▸ Work task A
Please edit the entries below, the lines read from the page pictures, so that "Sonstiges" becomes "Weiteres" and nothing else changes. Leave the picture lines out of your version.

▸ Exercise text
○ ○ ○ ○ ○

Last Friday evening, I attended – with three or four thousand other people – the premiere of John Pilger’s latest film, “Utopia”. It was screened in the open air in the park opposite Eveleigh St, Redfern – generally known as “The Block”.
Before white settlement, this area was inhabited by the Gadigal people, part of the Eora clan. On Friday, there were indigenous people from many parts of the country there to mark the occasion, and to support John Pilger’s impassioned plea – in the film and in person – for radical action to address the problems which still exist in the relationship between indigenous and non-indigenous people in this country, as well as the social welfare of indigenous people. In particular, he called for a treaty.
The timing of this event was no doubt chosen to be in the run up to Australia Day – or Invasion Day as it is sometimes called – on January 26th.
The “Utopia” in the title refers, apart from its obvious meaning of a perfect or highly desirable society, to the aboriginal community of that name north-east of Alice Springs. The film starts with a stark comparison between living conditions in the Canberra suburb of Barton and those in Utopia. It then catalogues the many problems that exist for indigenous people today – health, housing, education, incarceration, the NT Intervention, etc.
While many of these matters have been – and still are – indubitably problematic, Pilger, our very own latter-day Jeremiah, presents them in an unrelievedly bleak style, and one could be forgiven for concluding that there is absolutely no good news. Pilger might respond by saying that a more balanced presentation would be unlikely to jolt anyone into action – which is probably true – and action is clearly needed.

○ ○ ○ ○ ○

▸ Work task B
Carry on the review of the film “Utopia” above, starting right after its last sentence.

▸ Entries shown
○ ○ ○ ○ ○

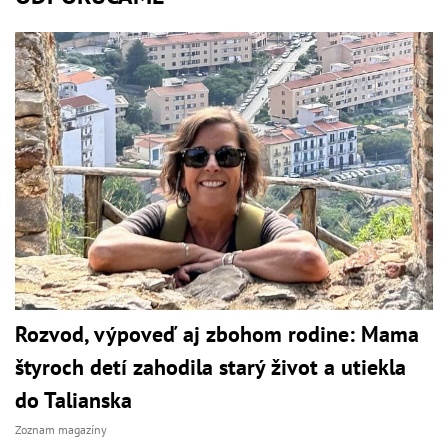
Rozvod, výpoveď aj zbohom rodine: Mama
štyroch detí zahodila starý život a utiekla
do Talianska
Zoznam magazíny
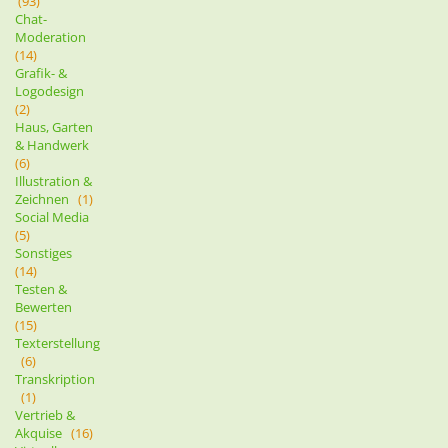
(93)
Chat-
Moderation
(14)
Grafik- &
Logodesign
(2)
Haus, Garten
& Handwerk
(6)
Illustration &
Zeichnen
(1)
Social Media
(5)
Sonstiges
(14)
Testen &
Bewerten
(15)
Texterstellung
(6)
Transkription
(1)
Vertrieb &
Akquise
(16)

○ ○ ○ ○ ○

▸ Response A
Rozvod, výpoveď aj zbohom rodine: Mama
štyroch detí zahodila starý život a utiekla
do Talianska
Zoznam magazíny
(93)
Chat-
Moderation
(14)
Grafik- &
Logodesign
(2)
Haus, Garten
& Handwerk
(6)
Illustration &
Zeichnen
(1)
Social Media
(5)
Weiteres
(14)
Testen &
Bewerten
(15)
Texterstellung
(6)
Transkription
(1)
Vertrieb &
Akquise
(16)

▸ Response B
The point is well made that in many areas, progress in dealing with problem issues has been extremely slow or even non-existent. In particular, his interviews in the film with various politicians give one to wonder how our assorted governments ever achieve anything worthwhile. Indeed, he suggests that since for over 200 years, our (white) leaders have failed to effectively resolve these problems, non-indigenous Australians are in fact incapable of doing so, and that we should therefore be seeking help from “outside”. I think this certainly bears thinking about. I for one – and I’m sure there are very many others – have in recent times felt that the range of candidates we have to choose from at elections is very unsatisfactory. We need a radically different way of locating and nominating people who have the intelligence, wisdom, vision and (even) compassion to govern us – indigenous and non-indigenous Australians – in a better way.
And a treaty? Yes, I think that could be a major step forward.
I hope that many readers will find an opportunity to see Pilger’s film. (See http://johnpilger.com/ for some of the screening times.) It certainly makes you think. And please leave your comments here on this critical issue.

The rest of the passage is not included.